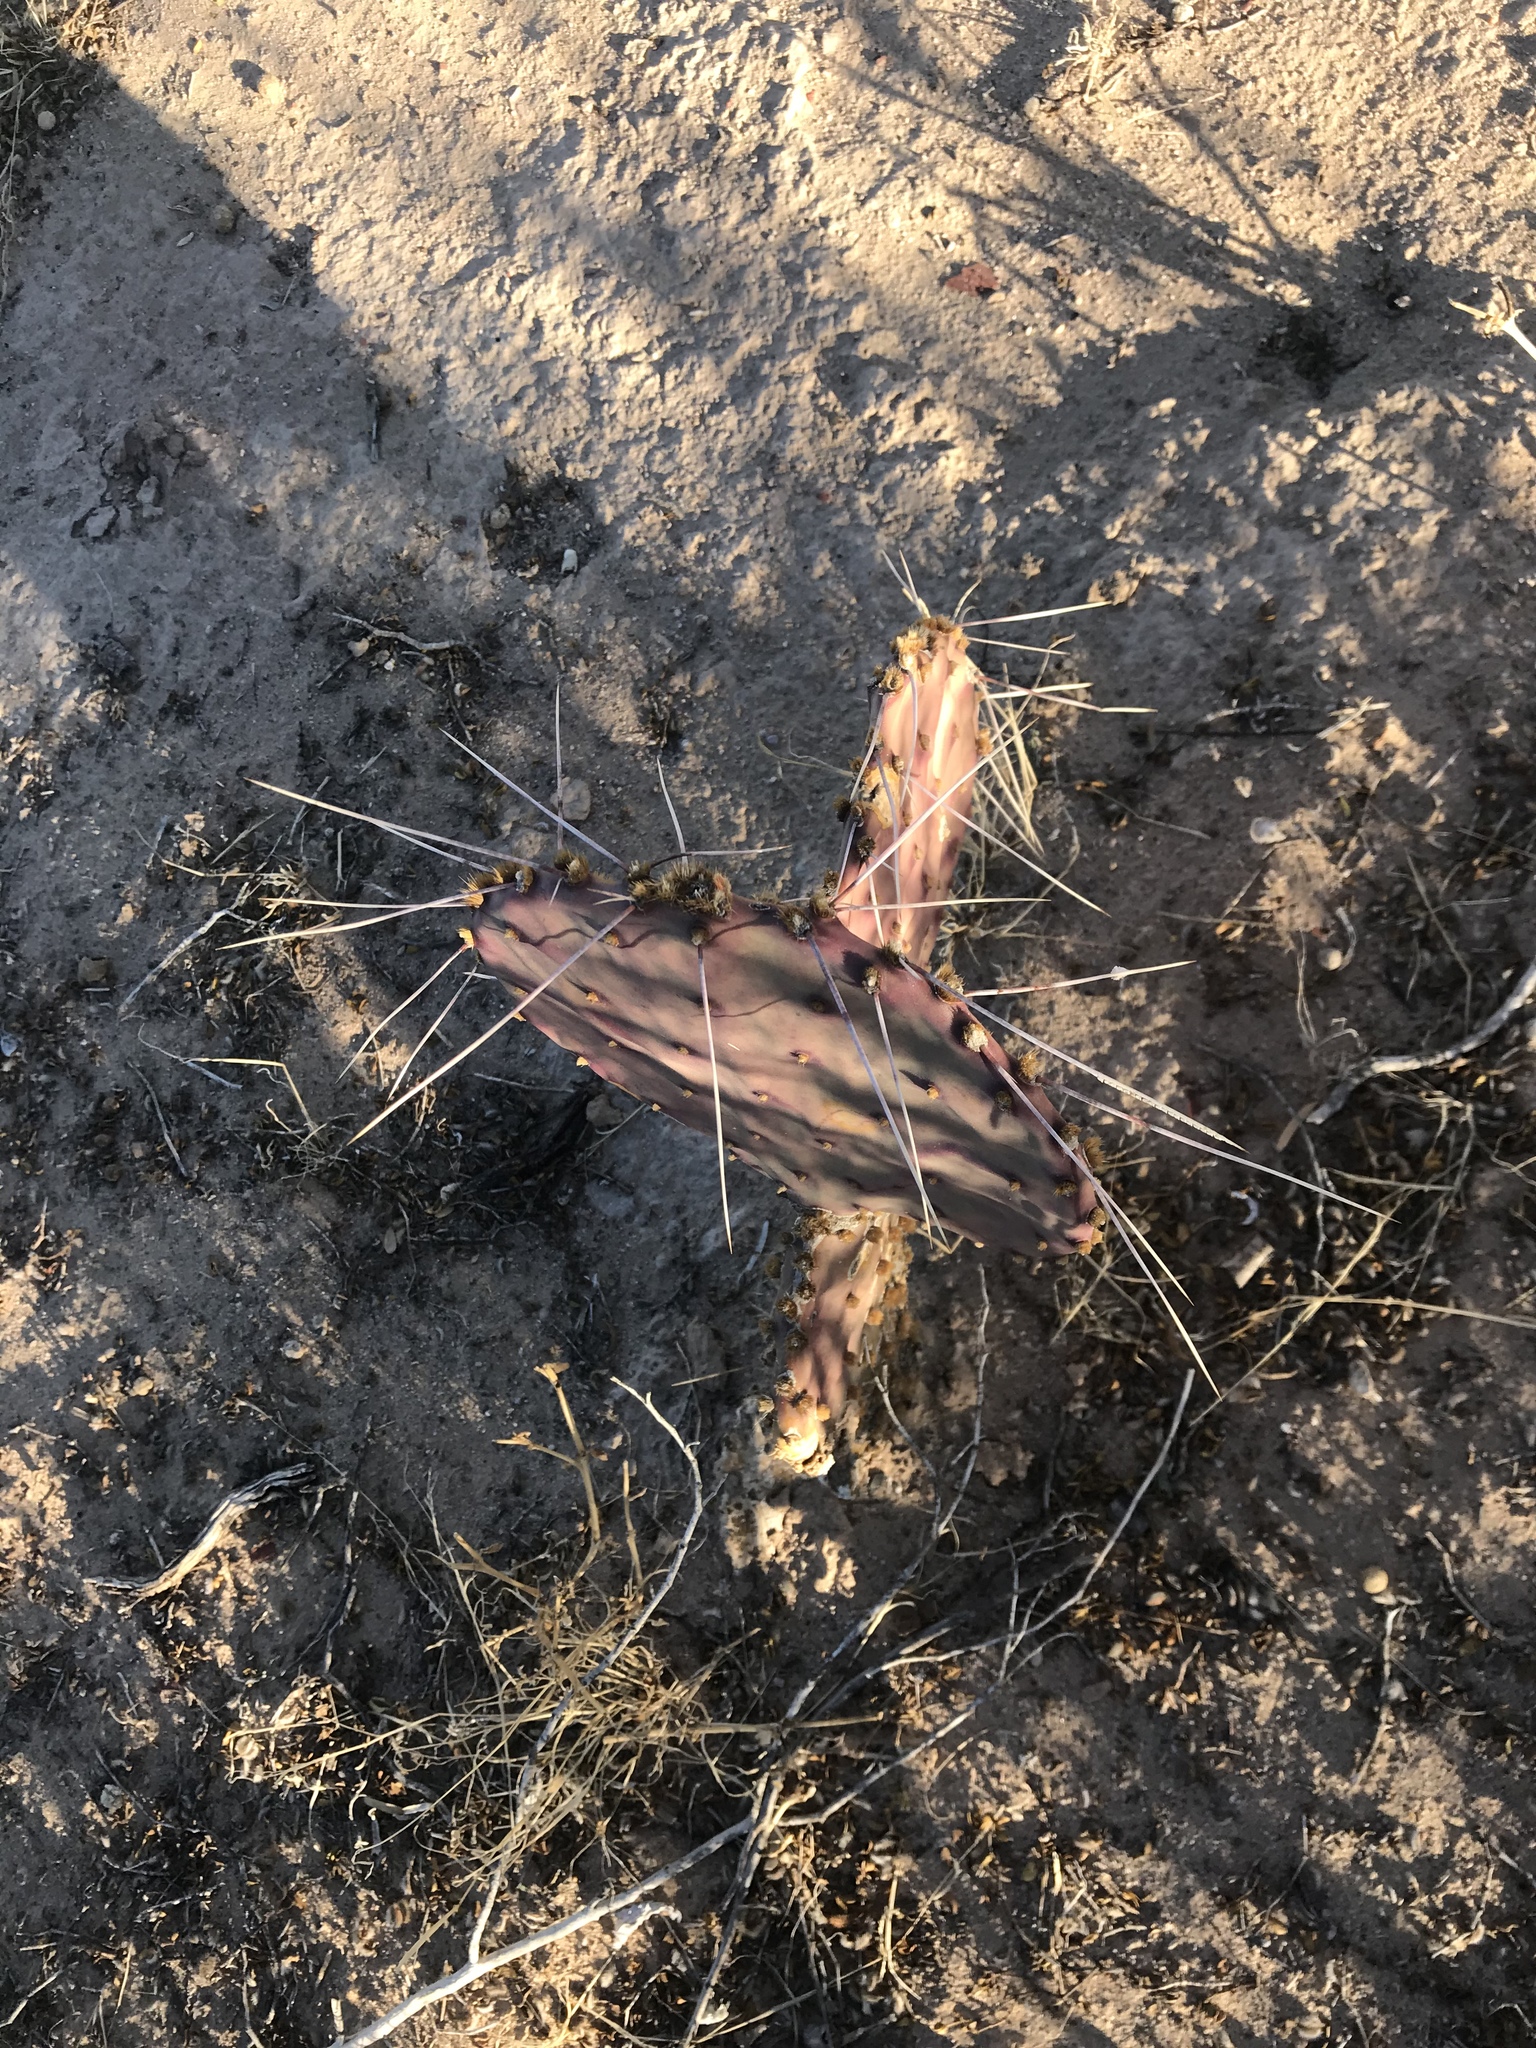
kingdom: Plantae
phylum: Tracheophyta
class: Magnoliopsida
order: Caryophyllales
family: Cactaceae
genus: Opuntia
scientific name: Opuntia macrocentra
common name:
□ □ □
TO DO –
Copy every line of the records word for word, leaving out the pictures.

COMPLETE ANSWER –
kingdom: Plantae
phylum: Tracheophyta
class: Magnoliopsida
order: Caryophyllales
family: Cactaceae
genus: Opuntia
scientific name: Opuntia macrocentra
common name:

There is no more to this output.